LaTourette’s Republican colleagues agree that there is potential for lawmakers on their side of the aisle to see a rise in their fortunes this year.

“If there are fewer requests, there should be more money to go around,” said Rep. James Walsh (R-N.Y.), ranking member on the House Appropriations Labor-HHS subcommittee. “There probably will be a few increases.”

“If they don’t want earmarks, I have people clamoring for earmarks,” said Rep. David Hobson (R-Ohio), ranking member on the Appropriations Energy and Water Development subcommittee.

Hobson had not considered the fact that many Republicans might benefit from those in the party who oppose earmarks.

“We never have enough money,” he said.

But Hobson’s own spending bill shows how GOP lawmakers have much to gain this year, with 39 House Republicans not requesting project funding in the Energy and Water appropriations bill, according to a Hobson aide. That’s a marked increase over last year, when 22 GOP lawmakers abstained from requesting earmarks in the bill.

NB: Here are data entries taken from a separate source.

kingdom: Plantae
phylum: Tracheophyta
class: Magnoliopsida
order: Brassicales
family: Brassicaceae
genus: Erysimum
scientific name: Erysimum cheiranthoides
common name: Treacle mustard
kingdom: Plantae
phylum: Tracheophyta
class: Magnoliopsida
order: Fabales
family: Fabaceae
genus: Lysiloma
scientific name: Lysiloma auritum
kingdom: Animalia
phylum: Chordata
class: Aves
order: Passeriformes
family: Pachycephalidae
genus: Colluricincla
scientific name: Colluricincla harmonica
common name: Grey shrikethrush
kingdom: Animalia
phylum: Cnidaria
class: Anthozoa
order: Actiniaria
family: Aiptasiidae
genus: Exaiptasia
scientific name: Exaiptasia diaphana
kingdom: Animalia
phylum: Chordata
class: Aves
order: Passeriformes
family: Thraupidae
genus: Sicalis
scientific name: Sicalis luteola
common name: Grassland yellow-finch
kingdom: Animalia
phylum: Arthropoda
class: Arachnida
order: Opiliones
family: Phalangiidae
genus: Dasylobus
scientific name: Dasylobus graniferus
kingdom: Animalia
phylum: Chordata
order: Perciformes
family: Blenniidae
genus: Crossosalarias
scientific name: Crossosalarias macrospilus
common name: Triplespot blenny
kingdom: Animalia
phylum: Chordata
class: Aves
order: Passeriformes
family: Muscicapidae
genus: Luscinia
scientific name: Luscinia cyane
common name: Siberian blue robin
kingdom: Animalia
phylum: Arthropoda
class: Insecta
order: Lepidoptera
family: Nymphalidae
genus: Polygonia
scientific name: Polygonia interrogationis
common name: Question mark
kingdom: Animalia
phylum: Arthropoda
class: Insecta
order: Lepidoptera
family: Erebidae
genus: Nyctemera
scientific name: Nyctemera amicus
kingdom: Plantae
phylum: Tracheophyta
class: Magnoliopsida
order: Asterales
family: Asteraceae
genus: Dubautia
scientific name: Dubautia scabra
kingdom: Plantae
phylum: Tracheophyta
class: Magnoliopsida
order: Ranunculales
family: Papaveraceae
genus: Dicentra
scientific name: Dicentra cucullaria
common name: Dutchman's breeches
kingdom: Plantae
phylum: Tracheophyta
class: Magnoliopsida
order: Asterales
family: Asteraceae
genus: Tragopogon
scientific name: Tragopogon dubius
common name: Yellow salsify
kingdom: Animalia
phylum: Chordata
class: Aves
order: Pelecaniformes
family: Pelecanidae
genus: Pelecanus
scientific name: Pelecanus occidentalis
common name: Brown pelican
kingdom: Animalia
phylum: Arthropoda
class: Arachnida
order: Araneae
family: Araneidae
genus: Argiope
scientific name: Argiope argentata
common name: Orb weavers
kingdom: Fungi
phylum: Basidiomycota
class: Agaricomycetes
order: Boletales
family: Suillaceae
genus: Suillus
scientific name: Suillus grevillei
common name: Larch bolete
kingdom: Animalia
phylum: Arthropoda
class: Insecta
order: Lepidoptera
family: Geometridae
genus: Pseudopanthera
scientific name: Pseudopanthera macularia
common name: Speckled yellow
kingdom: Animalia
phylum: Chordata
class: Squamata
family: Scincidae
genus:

In addition, funding levels have stayed roughly the same. For fiscal year 2008, there was $105.4 million slated for House Republicans’ earmarks. This year, it is about $100 million.

On average, a House Republican can expect to secure more than $650,000 in earmarks from the Energy and Water spending bill this year. That’s a $50,000 increase over last year’s average of more than $600,000 for House Republicans — enough to fund an additional smaller earmark if need be.

Despite the potential boon for Hobson and other GOP lawmakers still requesting earmarks, the senior lawmaker argues it is bad politics for his colleagues to refuse funding and attack others who accept it.

“It is not going be to helpful to win back the majority,” Hobson said, arguing that earmarks help members get elected to Congress. Instead, anti-earmark groups like the Club for Growth and the RSC are “eating their own.”

“It is easier to b---h than to govern,” Hobson said. “It seems the Club for Growth, the RSC want to complain.”

But the Club believes abstaining from earmarks will help lawmakers win votes, citing its own polling in races it has contested showing that voters believe the pet projects can be corrupting.

“It is unfortunate that the congressional members who wield the power to dole out the pork — like Rep. Hobson — are fighting the will of the people. If the GOP wants to reclaim its majority, it will have to return to the principles of fiscal responsibility and limited government that ushered in its majority in the first place,” said Nachama Soloveichik, the Club’s communications director, in a statement to The Hill.

The RSC responded to Hobson’s comments tersely.

“Chairman [Jeb] Hensarling [R-Texas] wishes Mr. Hobson well in retirement,” said Brad Dayspring, RSC spokesman, in an e-mail.

Hobson has announced his retirement from Congress after more than 17 years on Capitol Hill.